┌─ Linhas desta tarefa

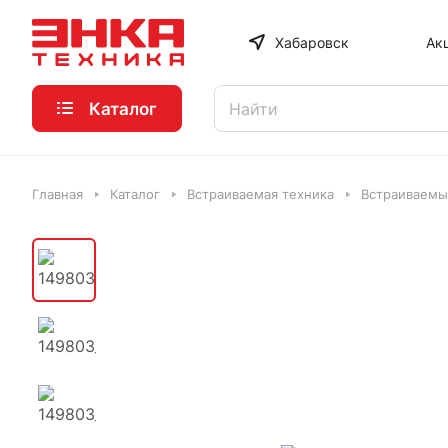
Хабаровск
Ак
Каталог
Главная
Каталог
Встраиваемая техника
Встраиваемы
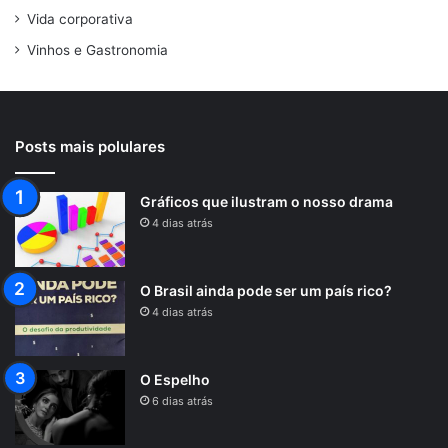
Vida corporativa
Vinhos e Gastronomia
Posts mais polulares
Gráficos que ilustram o nosso drama
4 dias atrás
O Brasil ainda pode ser um país rico?
4 dias atrás
O Espelho
6 dias atrás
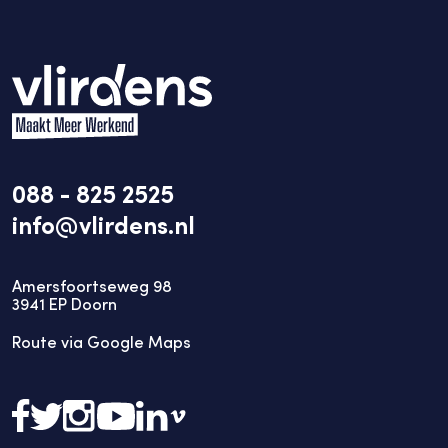
088 - 825 2525
info@vlirdens.nl
Amersfoortseweg 98
3941
EP
Doorn
Route via Google Maps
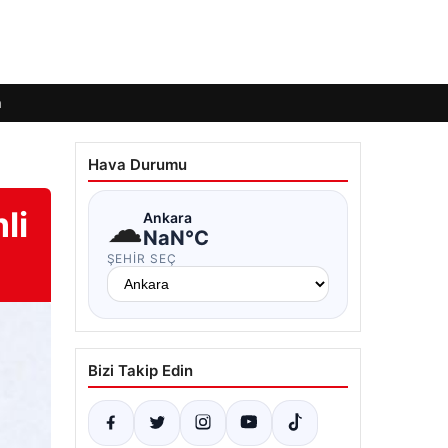
m
Hava Durumu
li
☁
Ankara
NaN°C
ŞEHIR SEÇ
Bizi Takip Edin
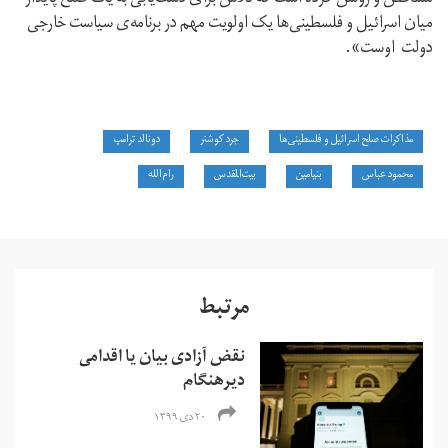
میان اسرائیل و فلسطینی‌ها یک اولویت مهم در برنامه‌ی سیاست خارجی
دولت اوست».
مذاکرات صلح اسرائیل و فلسطینی‌ها
جرد کوشنر
دونالد ترامپ
محمود عباس
بنیامین
بیت‌المقدس
رام‌الله
مرتبط
نقض آزادی بیان یا اقدامی
دیرهنگام
۲۰ دی ۱۳۹۹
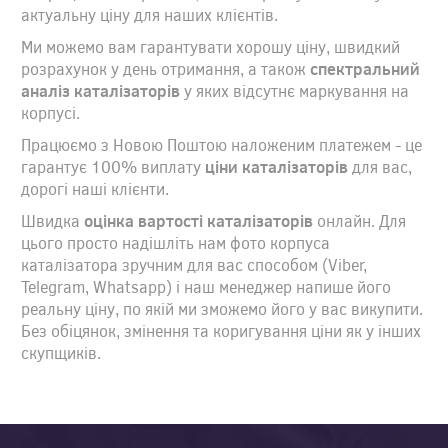
актуальну ціну для наших клієнтів.
Ми можемо вам гарантувати хорошу ціну, швидкий
розрахунок у день отримання, а також
спектральний
аналіз каталізаторів
у яких відсутнє маркування на
корпусі.
Працюємо з Новою Поштою наложеним платежем - це
гарантує 100% виплату
ціни каталізаторів
для вас,
дорогі наші клієнти.
Швидка
оцінка вартості каталізаторів
онлайн. Для
цього просто надішліть нам фото корпуса
каталізатора зручним для вас способом (Viber,
Telegram, Whatsapp) і наш менеджер напише його
реальну ціну, по якій ми зможемо його у вас викупити.
Без обіцянок, змінення та коригування ціни як у інших
скупщиків.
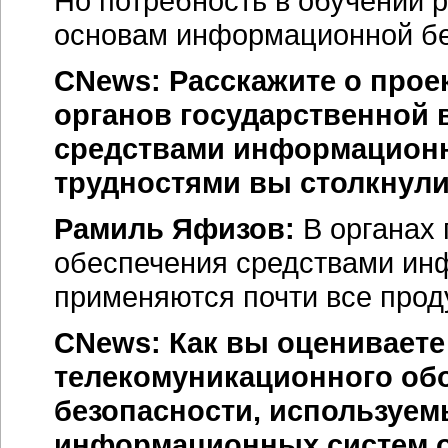
Но потребность в обучении 
основам информационной бе
CNews: Расскажите о прое
органов государственной 
средствами информационн
трудностями вы столкнули
Рамиль Яфизов:
В органах 
обеспечения средствами ин
применяются почти все прод
CNews: Как вы оцениваете
телекомуникационного обо
безопасности, используем
информационных систем ор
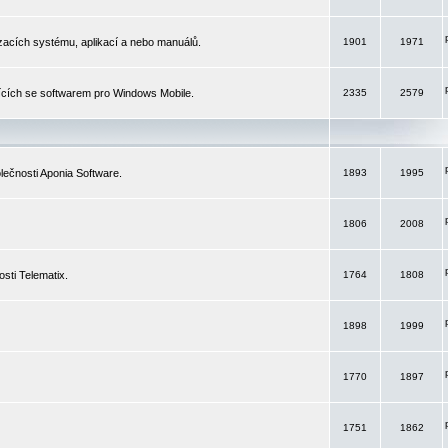
izacích systému, aplikací a nebo manuálů.
1901
1971
ících se softwarem pro Windows Mobile.
2335
2579
ečnosti Aponia Software.
1893
1995
1806
2008
sti Telematix.
1764
1808
1898
1999
1770
1897
1751
1862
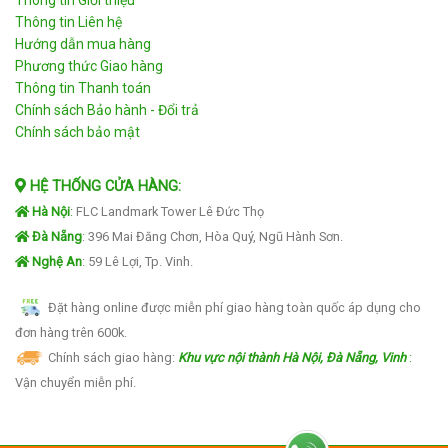
Thông tin Giới thiệu
Thông tin Liên hệ
Hướng dẫn mua hàng
Phương thức Giao hàng
Thông tin Thanh toán
Chính sách Bảo hành - Đổi trả
Chính sách bảo mật
HỆ THỐNG CỬA HÀNG:
Hà Nội
:
FLC Landmark Tower Lê Đức Thọ
Đà Nẵng
: 396 Mai Đăng Chơn, Hòa Quý, Ngũ Hành Sơn.
Nghệ An
: 59 Lê Lợi, Tp. Vinh.
Đặt hàng online được miễn phí giao hàng toàn quốc áp dụng cho
đơn hàng trên 600k.
Chính sách giao hàng:
Khu vực nội thành Hà Nội, Đà Nẵng, Vinh
:
Vận chuyển miễn phí.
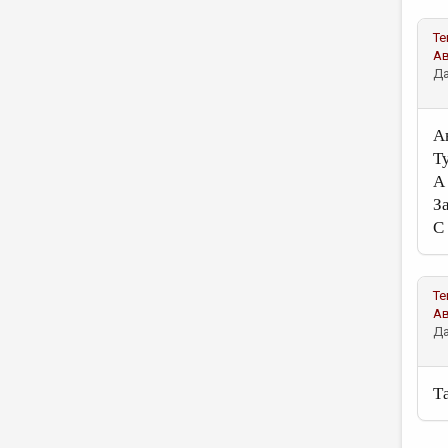
Те
А
Да
А
Т
А
За
С
Те
А
Да
Т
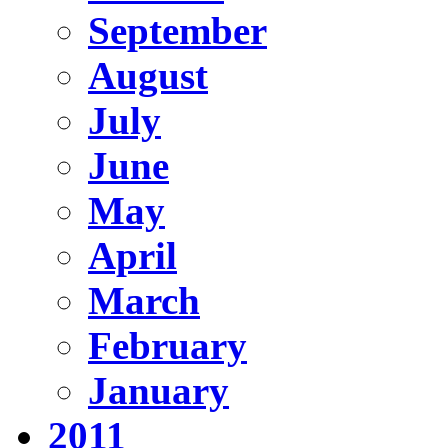
September
August
July
June
May
April
March
February
January
2011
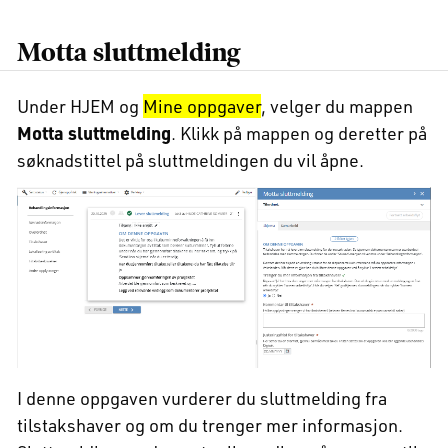
Motta sluttmelding
Under HJEM og
Mine oppgaver
, velger du mappen
Motta sluttmelding
. Klikk på mappen og deretter på
søknadstittel på sluttmeldingen du vil åpne.
I denne oppgaven vurderer du sluttmelding fra
tilstakshaver og om du trenger mer informasjon.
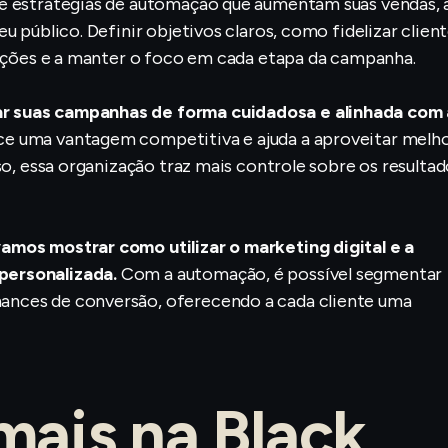
de estratégias de automação que aumentam suas vendas, 
u público. Definir objetivos claros, como fidelizar clien
 ações e a manter o foco em cada etapa da campanha.
r suas campanhas de forma cuidadosa e alinhada com 
e uma vantagem competitiva e ajuda a aproveitar melho
so, essa organização traz mais controle sobre os resultad
amos mostrar como utilizar o marketing digital e a
personalizada.
Com a automação, é possível segmentar
ances de conversão, oferecendo a cada cliente uma
ais na Black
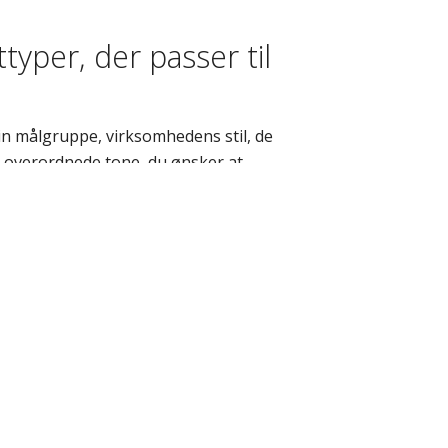
typer, der passer til
in målgruppe, virksomhedens stil, de
en overordnede tone, du ønsker at
og forstærke dit budskab.
krifttyper bør jeg
ige skrifttyper til maksimalt to: én til
 elementer kan en tredje, dekorativ
tere tykkelse, farve, størrelse og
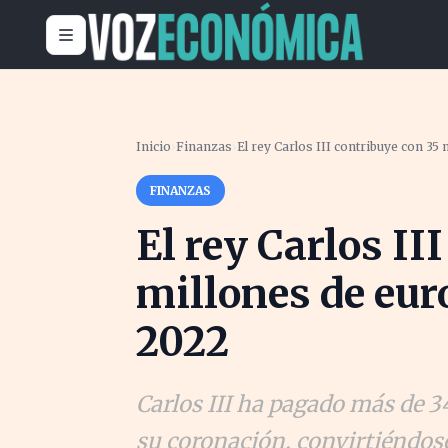
Inicio
›
Finanzas
›
El rey Carlos III contribuye con 3
FINANZAS
El rey Carlos II
millones de eur
2022
Carlos III ha pagado más de 3
su coronación, convirtiéndos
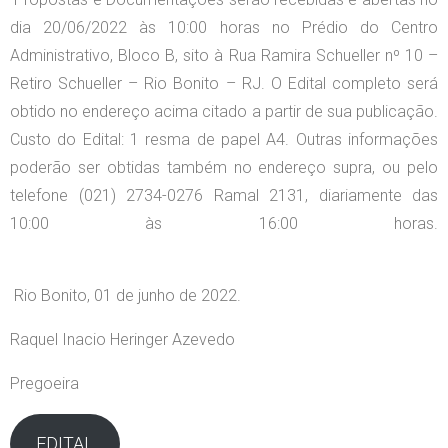
dia 20/06/2022 às 10:00 horas no Prédio do Centro
Administrativo, Bloco B, sito à Rua Ramira Schueller nº 10 –
Retiro Schueller – Rio Bonito – RJ. O Edital completo será
obtido no endereço acima citado a partir de sua publicação.
Custo do Edital: 1 resma de papel A4. Outras informações
poderão ser obtidas também no endereço supra, ou pelo
telefone (021) 2734-0276 Ramal 2131, diariamente das
10:00 às 16:00 horas.
Rio Bonito, 01 de junho de 2022.
Raquel Inacio Heringer Azevedo
Pregoeira
EDITAL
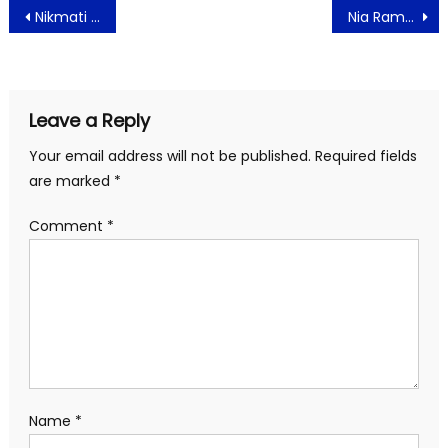
Post
Nikmati Sajian Ramen dengan Tteokbokki di ASTON Bogor
Nia Ramadhani dan Suami Divonis Setahun Penjara
navigation
Leave a Reply
Your email address will not be published.
Required fields
are marked
*
Comment
*
Name
*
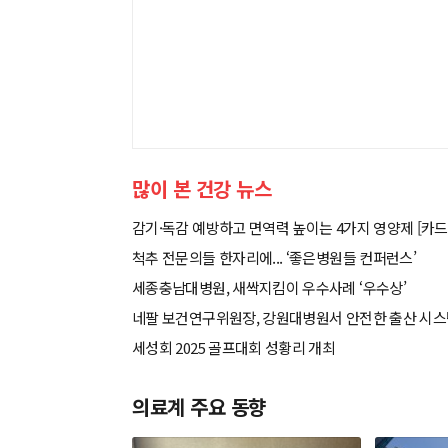
많이 본 건강 뉴스
감기·독감 예방하고 면역력 높이는 4가지 영양제 [카드
척추 전문의들 한자리에... ‘좋은병원들 컨퍼런스’
세종충남대병원, 새싹지킴이 우수사례 ‘우수상’
네팔 보건연구위원장, 강원대병원서 안전한 출산 시
세성회 2025 골프대회 성황리 개최
의료계 주요 동향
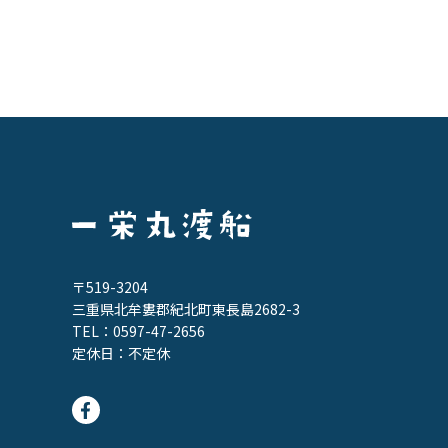
〒519-3204
三重県北牟婁郡紀北町東長島2682-3
TEL：
0597-47-2656
定休日：不定休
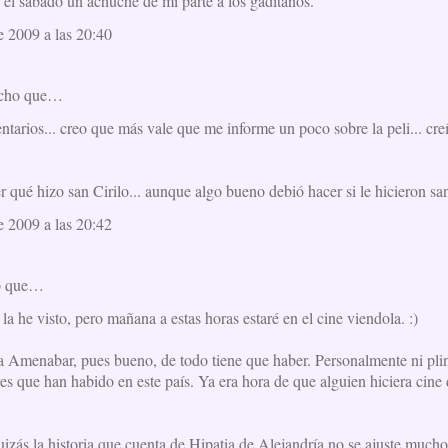
s el sábado un achuche de mi parte a los gaditanos.
e 2009 a las 20:40
icho que…
tarios... creo que más vale que me informe un poco sobre la peli... creí
er qué hizo san Cirilo... aunque algo bueno debió hacer si le hicieron sant
e 2009 a las 20:42
o que…
la he visto, pero mañana a estas horas estaré en el cine viendola. :)
a a Amenabar, pues bueno, de todo tiene que haber. Personalmente ni pli
es que han habido en este país. Ya era hora de que alguien hiciera cine d
uizás la historia que cuenta de Hipatia de Alejandría no se ajuste mucho 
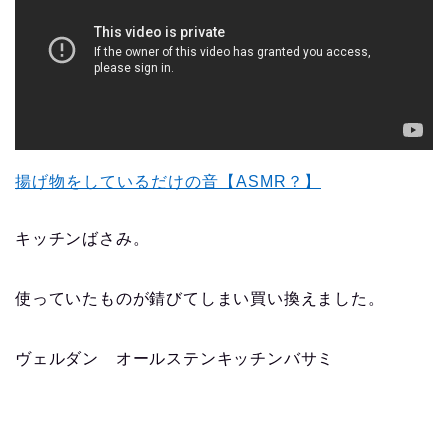
揚げ物をしているだけの音【ASMR？】
キッチンばさみ。
使っていたものが錆びてしまい買い換えました。
ヴェルダン オールステンキッチンバサミ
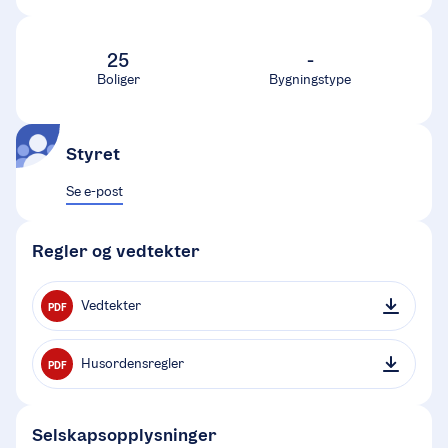
25
-
Boliger
Bygningstype
Styret
Se e-post
Regler og vedtekter
Vedtekter
PDF
Husordensregler
PDF
Selskapsopplysninger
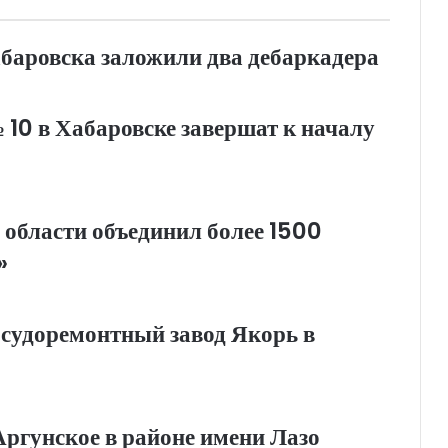
абаровска заложили два дебаркадера
0 в Хабаровске завершат к началу
 области объединил более 1500
»
 судоремонтный завод Якорь в
Аргунское в районе имени Лазо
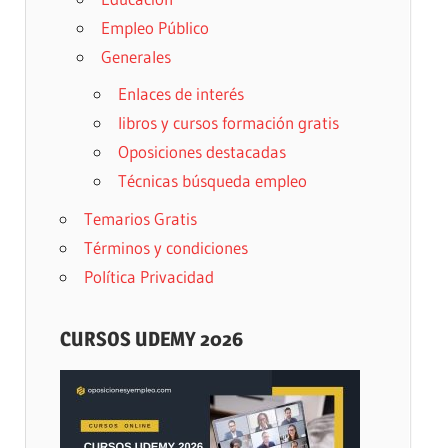
Empleo Público
Generales
Enlaces de interés
libros y cursos formación gratis
Oposiciones destacadas
Técnicas búsqueda empleo
Temarios Gratis
Términos y condiciones
Política Privacidad
CURSOS UDEMY 2026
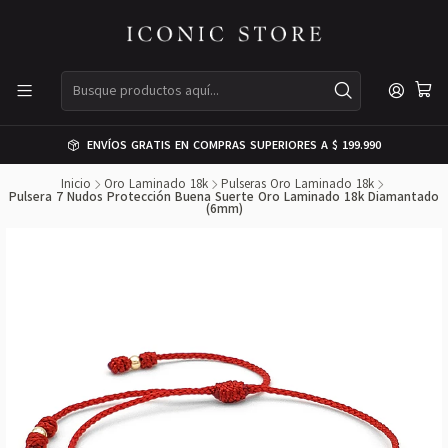
ENVÍOS GRATIS EN COMPRAS SUPERIORES A $ 199.990
Inicio
Oro Laminado 18k
Pulseras Oro Laminado 18k
Pulsera 7 Nudos Protección Buena Suerte Oro Laminado 18k Diamantado
(6mm)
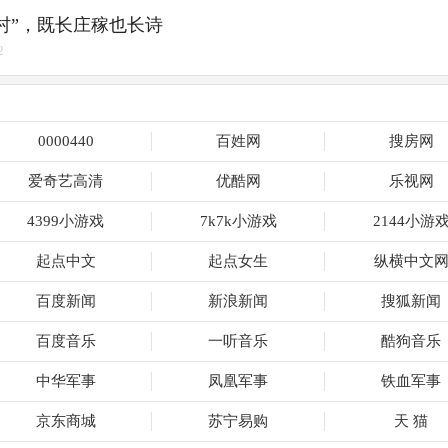
村”，既长庄稼也长诗
2
0000440
百姓网
搜房网
爱奇艺高清
优酷网
乐视网
4399小游戏
7k7k小游戏
2144小游
起点中文
起点女生
纵横中文
百度新闻
新浪新闻
搜狐新闻
百度音乐
一听音乐
酷狗音乐
中华军事
凤凰军事
铁血军事
京东商城
苏宁易购
天 猫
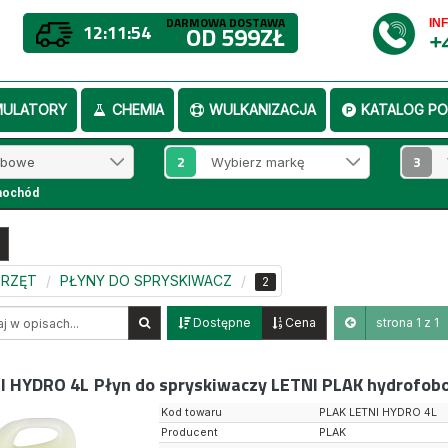
DARMOWA DOSTAWA
IN
12:11:53
OD 599ZŁ
+
MULATORY
CHEMIA
WULKANIZACJA
KATALOG PO
2
3
mochód
SPRZĘT
PŁYNY DO SPRYSKIWACZ
2
Dostępne
Cena
strona 1 z 1
I HYDRO 4L
Płyn do spryskiwaczy LETNI PLAK hydrofob
Kod towaru
PLAK LETNI HYDRO 4L
Producent
PLAK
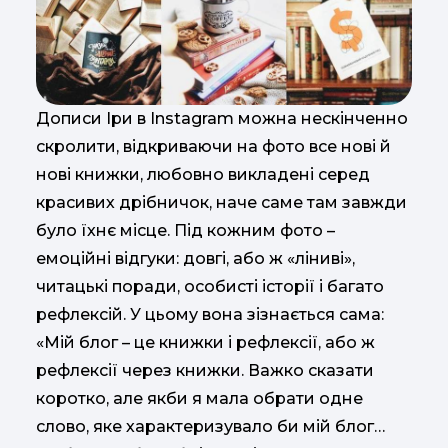
Дописи Іри в Instagram можна нескінченно
скролити, відкриваючи на фото все нові й
нові книжки, любовно викладені серед
красивих дрібничок, наче саме там завжди
було їхнє місце. Під кожним фото –
емоційні відгуки: довгі, або ж «ліниві»,
читацькі поради, особисті історії і багато
рефлексій. У цьому вона зізнається сама:
«Мій блог – це книжки і рефлексії, або ж
рефлексії через книжки. Важко сказати
коротко, але якби я мала обрати одне
слово, яке характеризувало би мій блог…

└─

Enunciado do exercício =>
Comece pela linha que contém "Empleo Público" e pare depois da que contém "CURSOS UDEMY 2026". Reescreva só essas linhas, trocando "destacadas" por "recientes" e deixando todo o resto igual.

Resposta escrita =>
Empleo Público
Generales
Enlaces de interés
libros y cursos formación gratis
Oposiciones recientes
Técnicas búsqueda empleo
Temarios Gratis
Términos y condiciones
Política Privacidad
CURSOS UDEMY 2026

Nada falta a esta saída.